→ **INPUT MATERIAL**:

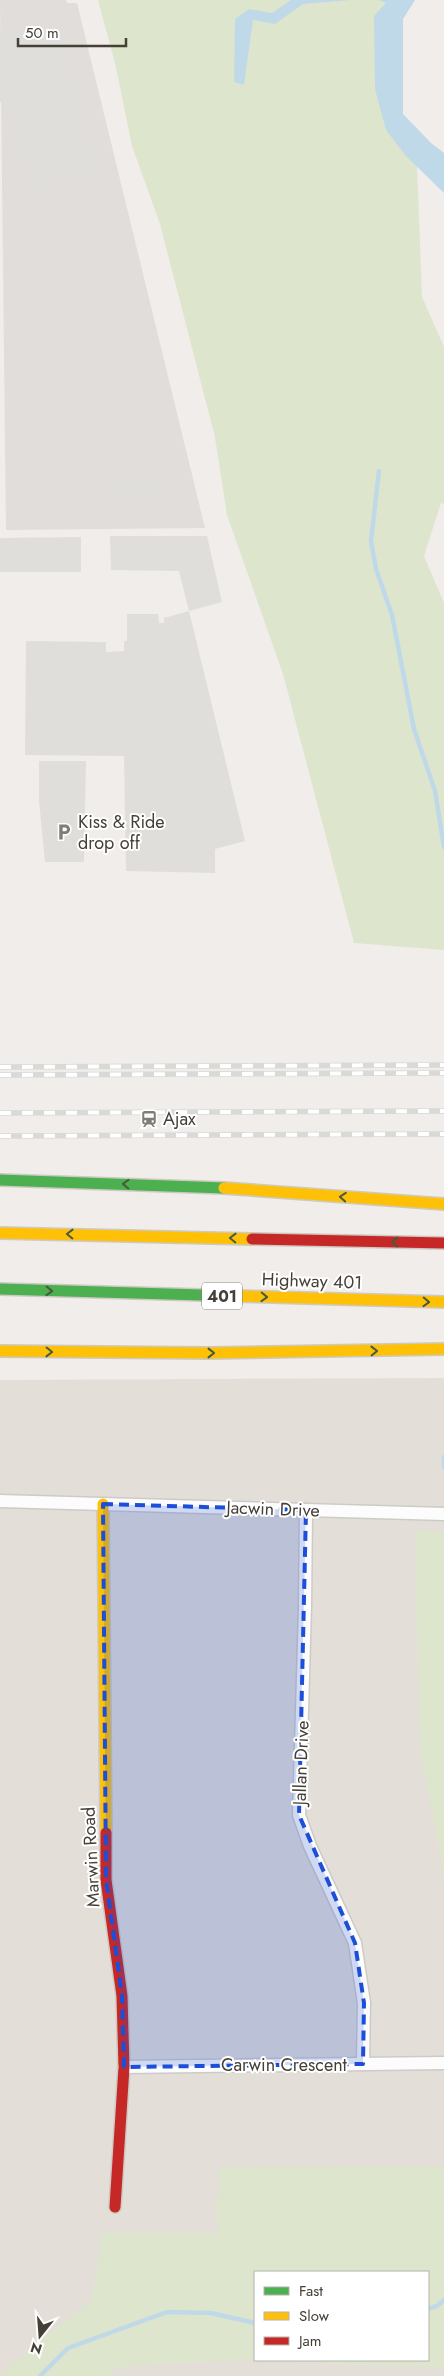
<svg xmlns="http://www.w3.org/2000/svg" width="444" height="2376" font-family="Jost,sans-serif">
<rect width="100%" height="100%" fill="#f0edea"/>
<path fill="#e3dfd8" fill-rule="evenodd" d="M 444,1378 L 444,2376 L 0,2376 L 0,1380 ZM 255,2272 L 428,2272 L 428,2360 L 255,2360 Z"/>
<path fill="#e1ddda" d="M 0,0 L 66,0 L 67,3 L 77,3 L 205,528 L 6,530 Z"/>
<g fill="#dde6cd" fill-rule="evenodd">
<path d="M 98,0 L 385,0 L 389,4 L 398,145 L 417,166 L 422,297 L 444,347 L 444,504 L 441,503 L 424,556 L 444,603 L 444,950 L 354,943 L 283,674 L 227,515 L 215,437 L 160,224 L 132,146 L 115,63 Z"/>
<path d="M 415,1531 L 444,1533 L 444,1874 L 420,1749 Z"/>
<path d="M 444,2166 L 444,2368 L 238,2360 L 118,2367 L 106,2376 L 0,2376 L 33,2346 L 92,2300 L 102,2232 L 219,2233 L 214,2197 L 219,2197 L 220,2167 ZM 255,2272 L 428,2272 L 428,2360 L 255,2360 Z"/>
</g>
<g fill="#e0dedb">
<path d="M 0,28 L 49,28 L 49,41 L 62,38 L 96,180 L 70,187 L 68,179 L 29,189 L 6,100 L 0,102 Z"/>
<path d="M 158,477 L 161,490 L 110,503 L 107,490 Z"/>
<path d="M 110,536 L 207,536 L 222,602 L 189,611 L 245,841 L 215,849 L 215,873 L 126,871 L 124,756 L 25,755 L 26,641 L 106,642 L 106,652 L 124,651 L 124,641 L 127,641 L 127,614 L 158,614 L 159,623 L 164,623 L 164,618 L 189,611 L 179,571 L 111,570 Z"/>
<path d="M 81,537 L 81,572 L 0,572 L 0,538 Z"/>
<path d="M 39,761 L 86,761 L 84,862 L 45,862 L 39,801 Z"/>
</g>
<g fill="#c0d9e8">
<path d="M 291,0 L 351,0 L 303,4 L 275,24 L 253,20 L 244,85 L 234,82 L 235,19 L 249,9 L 272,13 Z"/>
<path d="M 379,0 L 415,0 L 403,19 L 403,114 L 431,143 L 444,153 L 444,193 L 406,156 L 386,130 L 375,89 L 374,16 L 386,3 Z"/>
</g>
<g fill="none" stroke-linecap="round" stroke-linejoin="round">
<g stroke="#c0d9e8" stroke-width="4.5">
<path d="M 379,471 L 371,541 L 376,569 L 392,615 L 414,729 L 435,791 L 444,847"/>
<path d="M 444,1457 L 444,1467"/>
<path d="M 428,2309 L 437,2306 L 444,2300"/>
<path d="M 40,2376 L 68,2348 L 167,2312 L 211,2313 L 255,2323"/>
</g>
<g stroke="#cdcbc8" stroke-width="15">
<g id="street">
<path d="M 0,1501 L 444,1514"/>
<path d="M 306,1510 L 305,1607 L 299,1815 L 310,1846 L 355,1943 L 364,2003 L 363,2064"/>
<path d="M 124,2067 L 444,2063"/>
</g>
</g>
<g stroke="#cecac2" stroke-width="14">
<g id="fast">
<path d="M 0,1180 L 224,1188"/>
<path d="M 0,1289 L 235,1296"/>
</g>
</g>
<g stroke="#cecac2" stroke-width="14">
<g id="slow">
<path d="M 224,1188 L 444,1204"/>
<path d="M 0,1233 L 252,1239"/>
<path d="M 235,1296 L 444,1302"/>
<path d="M 0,1351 L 207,1353 L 444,1349"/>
<path d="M 103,1504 L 106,1833"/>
</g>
</g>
<g stroke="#cecac2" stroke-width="14">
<g id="jam">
<path d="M 252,1239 L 444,1243"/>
<path d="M 106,1833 L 106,1880 L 122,1996 L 124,2067 L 115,2207"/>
</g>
</g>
<use href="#street" stroke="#fdfcfc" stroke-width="12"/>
<use href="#fast" stroke="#4caf50" stroke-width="11"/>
<use href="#slow" stroke="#ffc107" stroke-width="11"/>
<use href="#jam" stroke="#c62828" stroke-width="11"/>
<g stroke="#d9d9d8" stroke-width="5.5">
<g id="rail">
<path d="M 0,1067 L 444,1065"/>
<path d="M 0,1075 L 444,1073"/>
<path d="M 0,1113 L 444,1111"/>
<path d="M 0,1136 L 444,1134"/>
</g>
</g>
<use href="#rail" stroke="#fff" stroke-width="4" stroke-dasharray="11" stroke-linecap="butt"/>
</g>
<defs><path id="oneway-chevron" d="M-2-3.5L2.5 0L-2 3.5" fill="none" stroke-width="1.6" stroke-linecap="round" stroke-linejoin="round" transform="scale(1.25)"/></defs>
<g stroke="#465b3d">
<use href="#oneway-chevron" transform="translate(126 1184) rotate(-178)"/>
<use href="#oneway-chevron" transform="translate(343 1197) rotate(-176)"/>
<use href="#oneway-chevron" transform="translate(70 1234) rotate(-179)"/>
<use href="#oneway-chevron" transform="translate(233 1238) rotate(-179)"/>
<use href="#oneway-chevron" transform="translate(395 1242) rotate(-179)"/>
<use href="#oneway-chevron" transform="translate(49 1291) rotate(2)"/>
<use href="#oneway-chevron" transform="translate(264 1297) rotate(2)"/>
<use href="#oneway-chevron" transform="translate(426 1302) rotate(2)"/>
<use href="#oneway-chevron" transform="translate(374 1351) rotate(-1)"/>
<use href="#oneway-chevron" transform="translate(49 1352) rotate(1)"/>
<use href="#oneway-chevron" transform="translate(211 1353)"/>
</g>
<path fill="#1d4ed8" fill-opacity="0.2" stroke="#1d4ed8" stroke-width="4" stroke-dasharray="10 6" stroke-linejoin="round" d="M 103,1504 L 306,1510 L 299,1815 L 355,1943 L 364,2003 L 363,2064 L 124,2067 L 122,1996 L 106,1880 Z"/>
<defs>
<g id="parking-bare" transform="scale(1.35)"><path d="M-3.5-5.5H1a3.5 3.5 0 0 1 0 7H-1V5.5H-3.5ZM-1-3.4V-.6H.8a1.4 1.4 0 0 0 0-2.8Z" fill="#807c76" stroke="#fff" stroke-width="2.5" paint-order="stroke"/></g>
<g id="station-bare" transform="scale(1.35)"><path d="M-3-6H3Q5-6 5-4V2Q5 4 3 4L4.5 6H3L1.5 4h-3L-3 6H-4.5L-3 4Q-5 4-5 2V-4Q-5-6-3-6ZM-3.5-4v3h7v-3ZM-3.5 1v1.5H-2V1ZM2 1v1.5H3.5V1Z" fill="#807c76" stroke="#fff" stroke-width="2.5" paint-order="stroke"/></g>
</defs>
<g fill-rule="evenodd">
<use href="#parking-bare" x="64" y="832"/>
<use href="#station-bare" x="149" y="1119"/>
</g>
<g text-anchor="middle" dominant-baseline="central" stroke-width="4" stroke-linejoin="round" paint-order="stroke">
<rect fill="#fff" stroke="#7c7973" stroke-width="1" x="202" y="1282.5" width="40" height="27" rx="4"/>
<g font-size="16" font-weight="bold" fill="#443f37">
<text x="222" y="1296">401</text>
</g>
<g font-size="18" fill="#443f37" stroke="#fff" text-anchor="start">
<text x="78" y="822">Kiss &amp; Ride<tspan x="78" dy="21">drop off</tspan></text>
<text x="163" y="1119">Ajax</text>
</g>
<g font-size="18" fill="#443f37" stroke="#fff">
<text transform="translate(312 1281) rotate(2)">Highway 401</text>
<text transform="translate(273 1509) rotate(2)">Jacwin Drive</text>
<text transform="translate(301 1763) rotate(-88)">Jallan Drive</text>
<text transform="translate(91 1857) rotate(-93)">Marwin Road</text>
<text x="284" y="2065">Carwin Crescent</text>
</g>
</g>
<rect x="254" y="2271" width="175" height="90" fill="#ffffff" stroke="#b4b2af"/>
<rect x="264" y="2287" width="25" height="8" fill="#4caf50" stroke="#b4b2af"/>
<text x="299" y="2296" font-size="15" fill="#443f37">Fast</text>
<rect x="264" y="2312" width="25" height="8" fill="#ffc107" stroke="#b4b2af"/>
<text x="299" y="2321" font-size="15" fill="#443f37">Slow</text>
<rect x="264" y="2337" width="25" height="8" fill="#c62828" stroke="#b4b2af"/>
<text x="299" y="2346" font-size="15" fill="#443f37">Jam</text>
<g transform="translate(40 2336) rotate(197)" stroke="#ffffff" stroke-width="4" paint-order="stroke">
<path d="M0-4L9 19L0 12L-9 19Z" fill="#443f37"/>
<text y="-8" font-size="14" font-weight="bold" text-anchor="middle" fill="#443f37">N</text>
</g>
<path d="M18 38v8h108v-8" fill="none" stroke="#443f37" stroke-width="2.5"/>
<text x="25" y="38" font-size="15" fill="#443f37" stroke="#ffffff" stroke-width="4" paint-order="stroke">50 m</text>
</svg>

→ **WHAT IS NEEDED**: From the listing above, return each line with the word "middle".

→ **FINISHED TASK**:
<g text-anchor="middle" dominant-baseline="central" stroke-width="4" stroke-linejoin="round" paint-order="stroke">
<text y="-8" font-size="14" font-weight="bold" text-anchor="middle" fill="#443f37">N</text>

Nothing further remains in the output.